Available data Start Marker

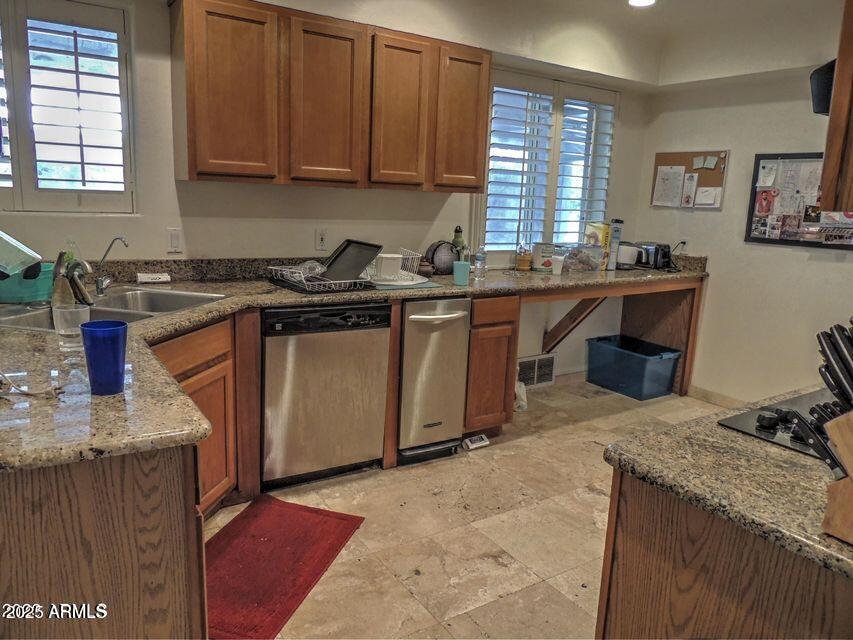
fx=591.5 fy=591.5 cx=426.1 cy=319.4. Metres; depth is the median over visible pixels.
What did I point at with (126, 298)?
sink
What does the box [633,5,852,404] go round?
right wall
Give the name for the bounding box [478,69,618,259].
window
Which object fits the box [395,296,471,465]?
trash compactor
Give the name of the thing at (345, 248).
baking tray
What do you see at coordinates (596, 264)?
plastic bag
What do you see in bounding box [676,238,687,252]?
wall socket
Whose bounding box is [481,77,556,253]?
plantation shutter
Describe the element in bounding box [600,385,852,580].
granite countertop
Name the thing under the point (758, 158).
bulletin board
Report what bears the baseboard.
attached to the right wall at (740, 155)
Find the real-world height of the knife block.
0.241 m
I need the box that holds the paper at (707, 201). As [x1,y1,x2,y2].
[693,186,721,207]
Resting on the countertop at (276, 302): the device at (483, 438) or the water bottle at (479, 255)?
the water bottle at (479, 255)
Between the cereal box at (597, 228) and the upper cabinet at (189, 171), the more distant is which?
the cereal box at (597, 228)
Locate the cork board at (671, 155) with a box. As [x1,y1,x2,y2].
[651,150,728,209]
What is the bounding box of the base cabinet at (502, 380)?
[463,294,521,436]
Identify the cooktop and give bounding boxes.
[718,388,836,462]
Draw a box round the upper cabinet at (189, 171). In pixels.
[170,0,489,191]
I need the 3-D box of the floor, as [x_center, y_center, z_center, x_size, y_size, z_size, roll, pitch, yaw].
[0.692,1.135,1.688,5.838,0.099,4.645,-5,14,-33]
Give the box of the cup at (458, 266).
[452,261,470,284]
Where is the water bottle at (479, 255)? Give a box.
[473,244,486,279]
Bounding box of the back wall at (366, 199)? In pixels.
[0,0,658,381]
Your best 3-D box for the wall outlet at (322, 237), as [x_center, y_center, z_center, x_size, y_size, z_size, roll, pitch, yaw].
[-0.585,-0.447,3.298,0.072,0.119,0.009,-5,14,-33]
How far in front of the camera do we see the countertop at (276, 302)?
1.58 m
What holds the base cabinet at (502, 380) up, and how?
on the floor
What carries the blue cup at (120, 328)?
on the countertop at (276, 302)
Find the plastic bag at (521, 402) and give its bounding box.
[514,380,527,411]
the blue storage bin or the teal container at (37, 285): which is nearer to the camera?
the teal container at (37, 285)
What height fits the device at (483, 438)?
0.054 m
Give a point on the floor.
(498, 450)
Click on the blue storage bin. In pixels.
(631, 355)
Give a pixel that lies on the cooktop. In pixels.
(751, 416)
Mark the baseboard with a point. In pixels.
(719, 398)
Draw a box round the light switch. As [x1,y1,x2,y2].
[166,228,182,252]
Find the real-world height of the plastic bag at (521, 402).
0.246 m
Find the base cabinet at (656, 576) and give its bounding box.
[594,471,852,639]
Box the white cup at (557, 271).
[551,254,564,274]
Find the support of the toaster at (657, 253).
on the countertop at (276, 302)
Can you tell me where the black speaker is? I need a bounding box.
[810,60,835,115]
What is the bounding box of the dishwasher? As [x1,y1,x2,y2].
[261,300,390,487]
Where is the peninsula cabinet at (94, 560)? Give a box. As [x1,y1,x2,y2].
[0,441,206,639]
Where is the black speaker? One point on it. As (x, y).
(827, 70)
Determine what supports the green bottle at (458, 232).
on the countertop at (276, 302)
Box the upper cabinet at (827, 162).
[819,0,852,212]
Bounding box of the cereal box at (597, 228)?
[584,222,610,271]
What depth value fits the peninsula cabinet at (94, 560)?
1.16 m
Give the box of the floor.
[215,377,731,639]
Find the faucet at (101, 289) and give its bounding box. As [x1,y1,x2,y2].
[94,236,128,294]
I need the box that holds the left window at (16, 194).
[0,0,136,212]
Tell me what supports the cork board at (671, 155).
attached to the right wall at (740, 155)
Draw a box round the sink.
[0,286,231,330]
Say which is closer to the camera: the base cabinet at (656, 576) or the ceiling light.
the base cabinet at (656, 576)
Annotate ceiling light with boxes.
[628,0,655,6]
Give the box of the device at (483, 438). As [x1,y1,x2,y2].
[462,433,489,449]
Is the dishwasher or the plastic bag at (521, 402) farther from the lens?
the plastic bag at (521, 402)
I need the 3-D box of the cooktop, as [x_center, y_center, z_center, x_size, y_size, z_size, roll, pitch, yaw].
[1.042,0.245,1.231,0.609,0.041,0.579,-5,14,-33]
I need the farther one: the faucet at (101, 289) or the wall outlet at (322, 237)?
the wall outlet at (322, 237)
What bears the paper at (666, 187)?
attached to the cork board at (671, 155)
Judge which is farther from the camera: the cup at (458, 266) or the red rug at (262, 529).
the cup at (458, 266)
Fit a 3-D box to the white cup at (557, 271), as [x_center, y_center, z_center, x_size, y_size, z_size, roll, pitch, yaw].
[0.852,-0.353,3.840,0.080,0.108,0.078,-5,14,-33]
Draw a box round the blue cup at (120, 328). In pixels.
[79,319,127,395]
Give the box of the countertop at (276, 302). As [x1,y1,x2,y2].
[0,249,708,473]
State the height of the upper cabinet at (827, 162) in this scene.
0.863 m
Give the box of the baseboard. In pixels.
[689,385,747,407]
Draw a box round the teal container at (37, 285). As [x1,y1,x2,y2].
[0,262,53,303]
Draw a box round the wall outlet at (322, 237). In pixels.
[314,228,327,250]
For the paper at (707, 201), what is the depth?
4.21 m
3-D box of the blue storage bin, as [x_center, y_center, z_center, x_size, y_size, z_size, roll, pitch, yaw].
[1.550,0.361,4.491,0.416,0.329,0.604,-5,14,-33]
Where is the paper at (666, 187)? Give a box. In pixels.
[652,165,684,206]
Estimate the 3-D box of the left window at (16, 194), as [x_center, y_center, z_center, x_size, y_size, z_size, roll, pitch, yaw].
[-1.767,-0.903,2.496,0.965,0.937,0.145,-5,14,-33]
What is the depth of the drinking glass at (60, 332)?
1.63 m
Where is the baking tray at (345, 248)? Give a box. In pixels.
[320,239,383,281]
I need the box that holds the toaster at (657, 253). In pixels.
[634,242,672,270]
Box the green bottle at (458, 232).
[452,226,466,259]
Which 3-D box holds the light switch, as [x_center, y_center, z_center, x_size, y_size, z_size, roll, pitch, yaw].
[-1.226,-0.384,2.878,0.071,0.117,0.013,-5,14,-33]
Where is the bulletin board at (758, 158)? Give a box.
[746,152,852,248]
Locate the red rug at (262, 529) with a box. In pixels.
[205,495,366,639]
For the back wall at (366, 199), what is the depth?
3.21 m
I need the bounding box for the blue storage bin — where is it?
[583,334,680,399]
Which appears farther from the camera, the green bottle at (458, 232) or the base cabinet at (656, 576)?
the green bottle at (458, 232)
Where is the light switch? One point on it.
(175, 241)
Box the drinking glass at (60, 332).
[52,304,90,350]
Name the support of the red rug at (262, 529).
on the floor
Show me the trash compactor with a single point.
(451, 429)
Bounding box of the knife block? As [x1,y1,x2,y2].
[820,408,852,543]
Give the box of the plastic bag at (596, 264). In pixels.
[562,243,605,272]
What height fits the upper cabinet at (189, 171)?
0.789 m

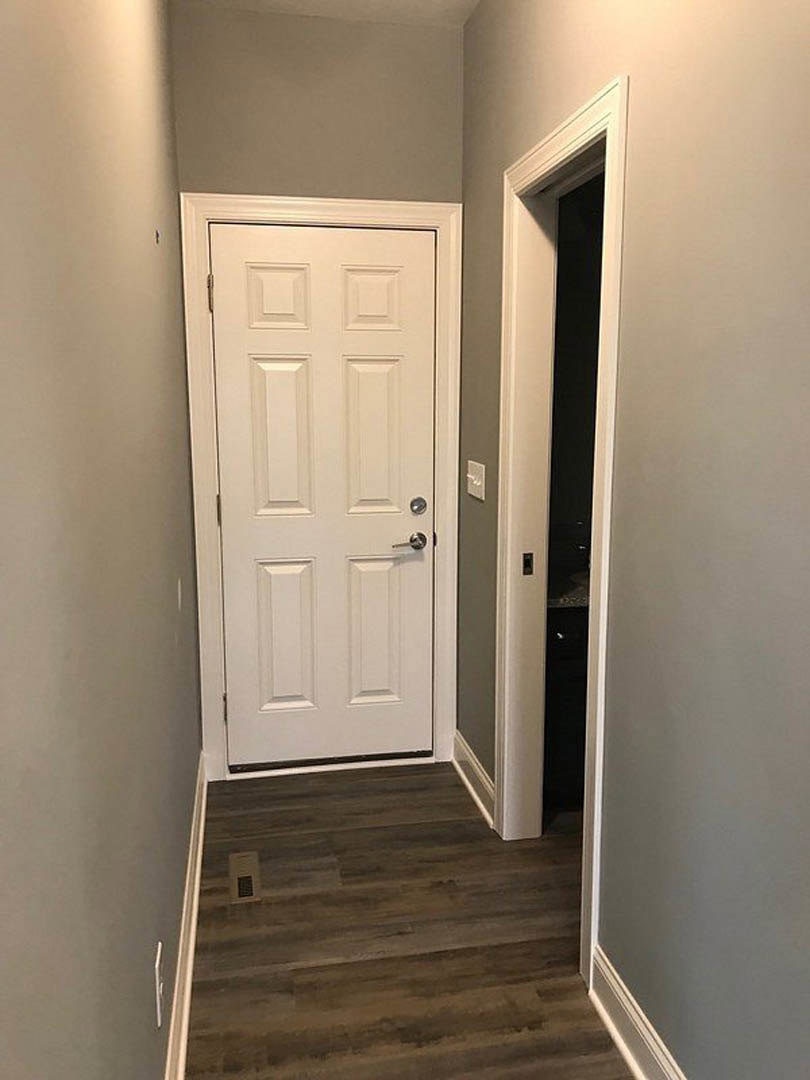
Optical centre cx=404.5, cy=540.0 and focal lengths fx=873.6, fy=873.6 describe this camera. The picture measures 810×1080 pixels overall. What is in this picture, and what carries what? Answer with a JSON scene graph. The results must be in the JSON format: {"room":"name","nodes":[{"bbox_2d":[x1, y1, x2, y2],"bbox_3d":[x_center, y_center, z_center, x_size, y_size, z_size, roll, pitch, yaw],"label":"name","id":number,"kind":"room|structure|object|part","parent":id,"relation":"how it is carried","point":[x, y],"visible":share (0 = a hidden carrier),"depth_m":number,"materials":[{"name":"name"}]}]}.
{"room":"hallway","nodes":[
{"label":"hallway","id":0,"kind":"room"},
{"bbox_2d":[0,0,203,1079],"bbox_3d":[-0.387,-0.024,0.712,0.127,2.760,5.374,-2,10,-10],"label":"left wall","id":1,"kind":"structure","parent":0,"point":[150,241],"depth_m":1.13,"materials":[{"name":"grey paint"}]},
{"bbox_2d":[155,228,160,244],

Available data End Marker

(Exercise)
Please copy only the lines from the one that contains "Which appears farther" through the last line of the records, exactly, and keep every picture out of the copy.

(Solution to this problem)
Which appears farther from the camera, the green bottle at (458, 232) or the base cabinet at (656, 576)?
the green bottle at (458, 232)
Where is the light switch? One point on it.
(175, 241)
Box the drinking glass at (60, 332).
[52,304,90,350]
Name the support of the red rug at (262, 529).
on the floor
Show me the trash compactor with a single point.
(451, 429)
Bounding box of the knife block? As [x1,y1,x2,y2].
[820,408,852,543]
Give the box of the plastic bag at (596, 264). In pixels.
[562,243,605,272]
What height fits the upper cabinet at (189, 171)?
0.789 m

Optical centre cx=404.5, cy=540.0 and focal lengths fx=873.6, fy=873.6 describe this camera. The picture measures 810×1080 pixels overall. What is in this picture, and what carries what? Answer with a JSON scene graph. The results must be in the JSON format: {"room":"name","nodes":[{"bbox_2d":[x1, y1, x2, y2],"bbox_3d":[x_center, y_center, z_center, x_size, y_size, z_size, roll, pitch, yaw],"label":"name","id":number,"kind":"room|structure|object|part","parent":id,"relation":"how it is carried","point":[x, y],"visible":share (0 = a hidden carrier),"depth_m":number,"materials":[{"name":"name"}]}]}.
{"room":"hallway","nodes":[
{"label":"hallway","id":0,"kind":"room"},
{"bbox_2d":[0,0,203,1079],"bbox_3d":[-0.387,-0.024,0.712,0.127,2.760,5.374,-2,10,-10],"label":"left wall","id":1,"kind":"structure","parent":0,"point":[150,241],"depth_m":1.13,"materials":[{"name":"grey paint"}]},
{"bbox_2d":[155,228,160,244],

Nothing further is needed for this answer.